File photo dated 10/9/1996 of Lord Greville Janner as a leading child abuse lawyer has written to Britain's most senior prosecutor in an attempt to overturn the decision not to bring the Labour peer to trial.

Lord Greville Janner

Lawyers for Lord Janner have lost a High Court bid to prevent him having to attend court tomorrow to face child abuse charges.

The former Labour peer and MP was ordered to appear at Westminster Magistrates’ Court in London in relation to 22 charges spanning a period from the 1960s to the 1980s.

His legal team says that the 87-year-old is suffering from dementia, and forcing him to attend court in person is unlawful and violates his human rights.

They wanted tomorrow’s hearing halted to give him time to seek judicial review of the decision that he must attend.

Lady Justice Rafferty, sitting with Mr Justice Irwin, said the court had “unhesitatingly concluded” that the balance between the human rights of Lord Janner and “the public interest in public justice” came down in favour of (Janner’s) attendance in court for the brief period required by the law.

Janner’s lawyers are now considering whether to make an application to a Court of Appeal judge.

Paul Ozin, appearing for Janner, had asked the High Court to grant an order to stop a warrant being issued for the peer’s arrest if he failed to attend court tomorrow.

That would give Janner‘s legal team to apply for a judicial review of the decision to force him to court.

Mr Ozin said the decision of Senior District Judge Howard Riddle, chief magistrate at Westminster, to require Janner‘s attendance was “irrational and perverse” and threatened to rob the peer of his dignity.

The unchallenged medical evidence was that Janner was suffering from such severe dementia because of Alzheimer’s Disease that he would be unfit to plead or attend any trial.

It was now at such an advanced level of severity – there were also symptoms of Parkinson’s disease – that having to attend court was likely to lead to a “catastrophic reaction” and “a perfect storm” of extreme distress, breaching the peer’s rights under the European Convention on Human Rights.

Mr Ozin added: “It is barbaric, inhuman and uncivilised to expose a very vulnerable person to the experience I have alluded to, particularly when it is wholly unnecessary and serves no logical purpose.”

He argued there was an alternative method – a voluntary bill of indictment – to bring the peer to trial without him having to appear before the magistrates court in person which would be “both medically undesirable and potentially dangerous, leading to injury”.

Rejecting Janner‘s application, Lady Justice Rafferty said the chief magistrate “was not wrong in his decision” and his order for Janner to appear must stand.

The judge said the peer had been charged with offences which must be tried in the crown court “and by some means the case must progress to it”.

The Crime and Disorder Act 1998 contemplated his appearance at the magistrates’ court from which he would be sent to the crown court.

There was no power in the magistrates court to proceed in the absence of the accused and the suggested alternative of a voluntary bill of indictment was irrelevant to the issues before the court, said the judge.

The chief magistrate had concluded that even if Janner suffered a ” ‘catastrophic reaction’ – that is become distressed, irritable or angry, wave his arms about, become intolerant of the situation and leave the room, none of those reactions was certain, and each would be transient.

“It will not be necessary for the claimant to remain in court for the entirety of proceedings which in any event are likely to be brief.”

The chief magistrates was also ready to allow Janner to leave court if he became distressed, and he would be permitted so to do so “once he had made the formal appearance necessary”.

The judge rejected claims that making Janner appear would breach his Article 3 rights under the European Convention on Human Rights not to be subjected to inhuman and degrading treatment.

Nor would it unlawfully breach his Article 8 right to protection for his private and family life.

The judge said: “It is simply unarguable that Article 3 is engaged.

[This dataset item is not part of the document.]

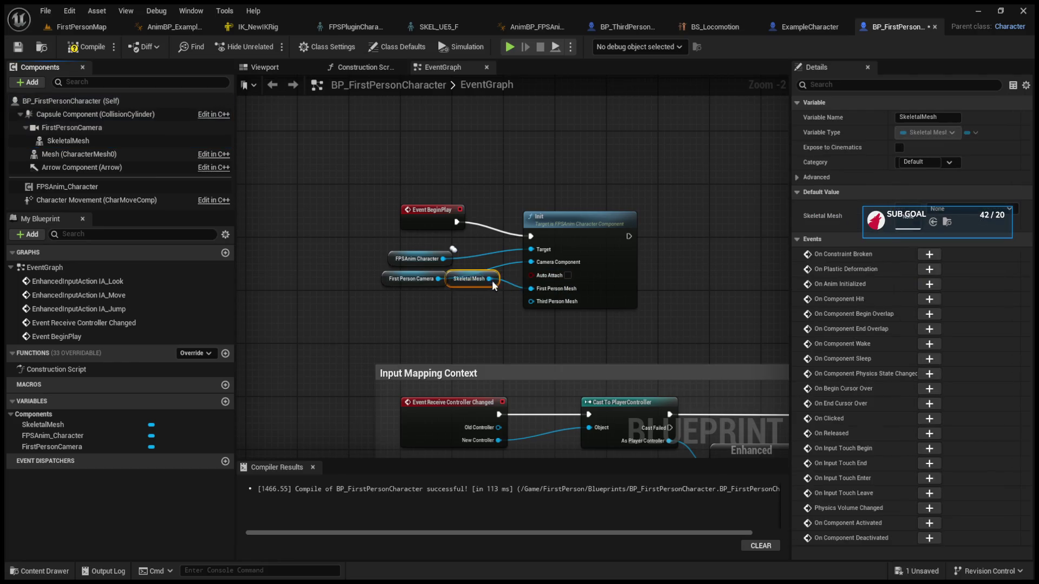
pyautogui.click(626, 25)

There is no question of torture, or of inhuman and degrading treatment or punishment.”

The judge added that Article 8 was “a qualified right and must be weighed against other considerations.

“In this context they include the obvious and strong public interest in ensuring those summoned to court attend when required. Equally, there is a compelling public interest in public justice.

“The court must not become a place of avoidable spectacle, but it is very important that the route to justice should be public.”

The judge said the chief magistrate “was clearly conscious of that, even if the argument before him did not focus on Article 8.

“Given the nature of the distress feared, and its short duration and that arrangements can minimise the effect on the claimant, we unhesitatingly conclude that the balance comes down in favour of the claimant’s attendance, for the brief period required.

“The (chief magistrate) was not wrong in his decision. This judgment, which is that of the court, is that interim relief is refused.”

Lawyers for Lord Janner said they will not be appealing later today against the High Court’s ruling.